Gabriel recalled his surprise at the use of his name, the personalising, especially in front of the silent local. At the time he’d thought it was anger, frustration, and the Admiral had been genuinely angry. But as he recognised the layout of the compound in the images, he realised it had been calculated, something different to capture his attention so he wouldn’t recognise the scene. Wouldn’t link the prone bodies, the wind-blown rugs, the new debris in the yard. Gabriel had pulled out, so he’d sent someone else in, someone heavy-handed. He’d have recognised the yard and addressed it, and Gilgamesh hadn’t wanted that.
“We’re all bound by the standing orders, Adm...” he half-heard himself saying, but he wasn’t interested in the Admiral’s assurance that all Gabriel needed to worry about were his orders. He was realising that, even then, his father had been playing his own game with military pieces...

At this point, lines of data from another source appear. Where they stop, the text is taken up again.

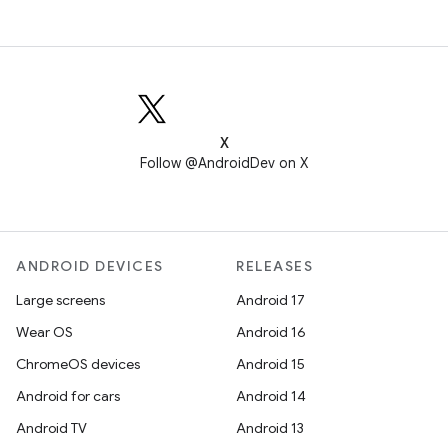
X
Follow @AndroidDev on X
ANDROID DEVICES
RELEASES
Large screens
Android 17
Wear OS
Android 16
ChromeOS devices
Android 15
Android for cars
Android 14
Android TV
Android 13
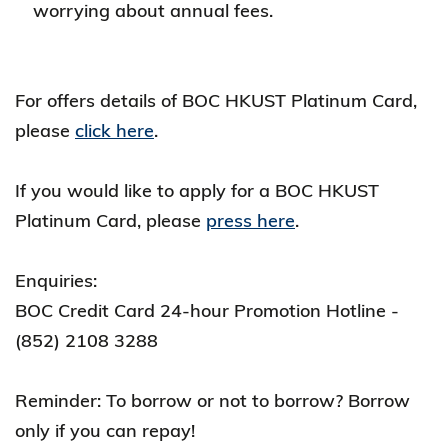
worrying about annual fees.
For offers details of BOC HKUST Platinum Card,
please
click here
.
If you would like to apply for a BOC HKUST
Platinum Card, please
press here
.
Enquiries:
BOC Credit Card 24-hour Promotion Hotline -
(852) 2108 3288
Reminder: To borrow or not to borrow? Borrow
only if you can repay!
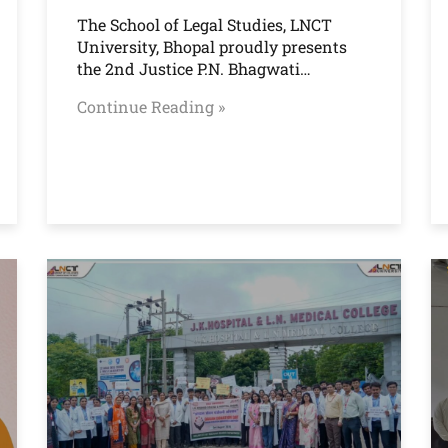
The School of Legal Studies, LNCT
University, Bhopal proudly presents
the 2nd Justice P.N. Bhagwati…
Continue Reading »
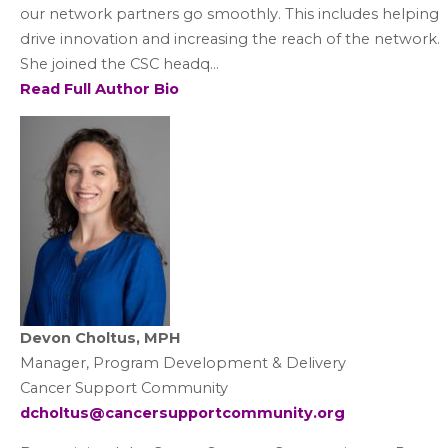
our network partners go smoothly. This includes helping
drive innovation and increasing the reach of the network.
She joined the CSC headq...
Read Full Author Bio
Devon Choltus, MPH
Manager, Program Development & Delivery
Cancer Support Community
dcholtus@cancersupportcommunity.org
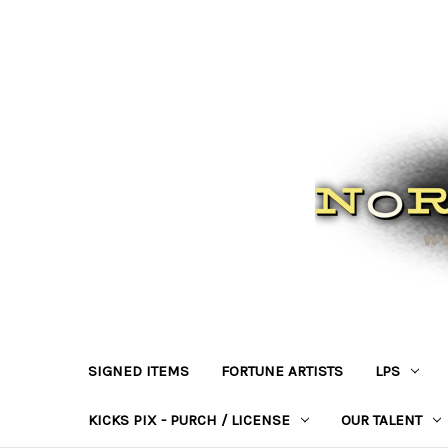
SIGNED ITEMS
FORTUNE ARTISTS
LPS
KICKS PIX - PURCH / LICENSE
OUR TALENT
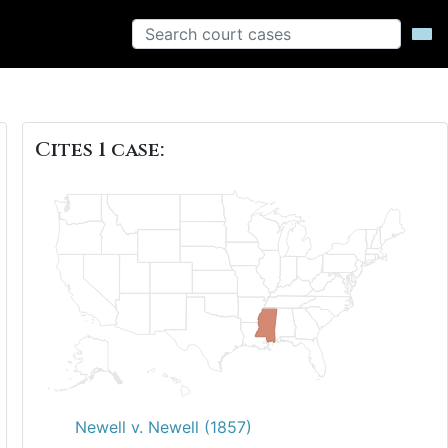
Cites 1 case:
Newell v. Newell (1857)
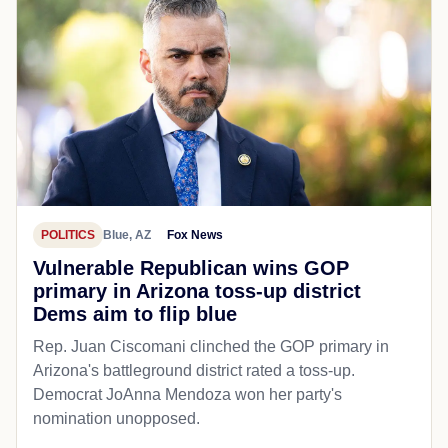
POLITICS
Blue, AZ
Fox News
Vulnerable Republican wins GOP
primary in Arizona toss-up district
Dems aim to flip blue
Rep. Juan Ciscomani clinched the GOP primary in
Arizona's battleground district rated a toss-up.
Democrat JoAnna Mendoza won her party's
nomination unopposed.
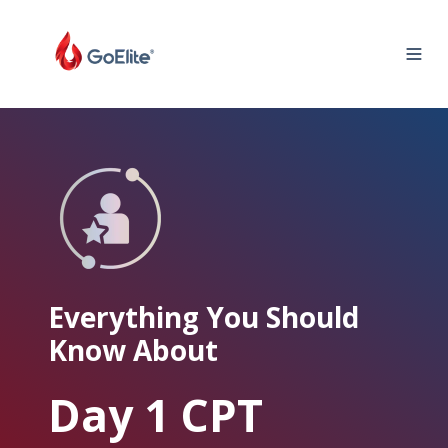
Everything You Should
Know About
Day 1 CPT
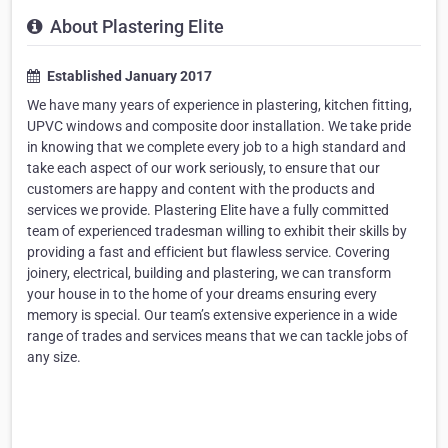
About Plastering Elite
Established January 2017
We have many years of experience in plastering, kitchen fitting,
UPVC windows and composite door installation. We take pride
in knowing that we complete every job to a high standard and
take each aspect of our work seriously, to ensure that our
customers are happy and content with the products and
services we provide. Plastering Elite have a fully committed
team of experienced tradesman willing to exhibit their skills by
providing a fast and efficient but flawless service. Covering
joinery, electrical, building and plastering, we can transform
your house in to the home of your dreams ensuring every
memory is special. Our team’s extensive experience in a wide
range of trades and services means that we can tackle jobs of
any size.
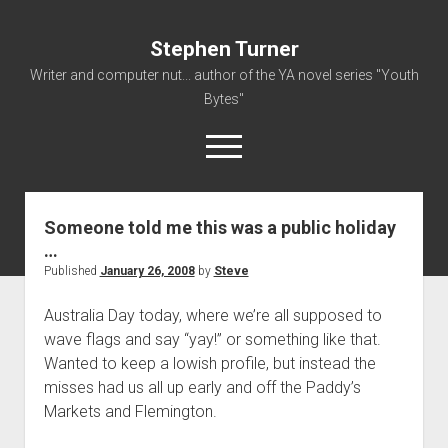
Stephen Turner
Writer and computer nut... author of the YA novel series "Youth
Bytes"
open
menu
Someone told me this was a public holiday
About
…
Contact
Published
January 26, 2008
by
Steve
Non-Fiction Writing
Australia Day today, where we’re all supposed to
Resume
wave flags and say “yay!” or something like that.
Wanted to keep a lowish profile, but instead the
misses had us all up early and off the Paddy’s
Markets and Flemington.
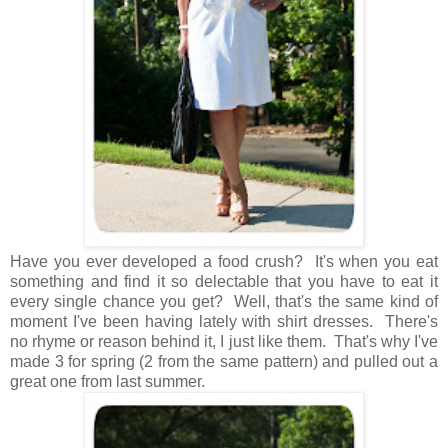
Have you ever developed a food crush? It's when you eat
something and find it so delectable that you have to eat it
every single chance you get? Well, that's the same kind of
moment I've been having lately with shirt dresses. There's
no rhyme or reason behind it, I just like them. That's why I've
made 3 for spring (2 from the same pattern) and pulled out a
great one from last summer.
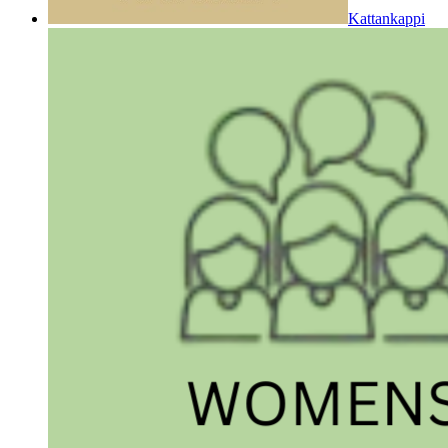
Kattankappi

Omak Airport, Washington, 26th November, 15 years previously
A vision.
Caerys knew, instantly, that although it was real, she wasn’t there; the familiar peripheral haze of a vision, the slightly muted sense of smell and touch, the ever so minor muffling of the sounds.
It took her a few moments to recognise the setting, the vast, cold expanse of the vinyl seat, cracked from two decades of use, the smoke-yellowed fabric of the ceiling and the slow, wallowing bounce that was one of her father’s cars from her childhood. Square lines, square panels, square dials, even the lines of the seats seemed to try to be avoiding any curved edges, dented into compliance by twenty years of use by round-bodied men. She turned, catching a flash of an autumnal, russet dress from the far side of the car. Despite the soft, spongy ride of the car, each change in motion aggravated the unfamiliar pain across her lower back; the heavier bumps sent slight stabbing pains through her lower abdomen.
That day.
Unwilling to experience it again from inside, she drew back with some effort, moving outside of her own memories, feeling the events trying to hold her in place. She couldn’t change anything, couldn’t do anything differently, but she knew she didn’t have to go through the emotions first-hand.
Mr Kessel drove calmly, fully focussed on the road, squinting into the low, early-morning sun struggling to break through the cloud. The air was clear and crisp, bitingly cold, the first really cold snap of the season, a surprise she remembered after the warmth of the previous day. The car pitched heavily, as it always did, as they turned on to the airfield, the grey-bodied plane waiting. If the car was old - ancient, to Caerys’ young eyes - the plane was glisteningly new, a wonder that she wanted to appreciate.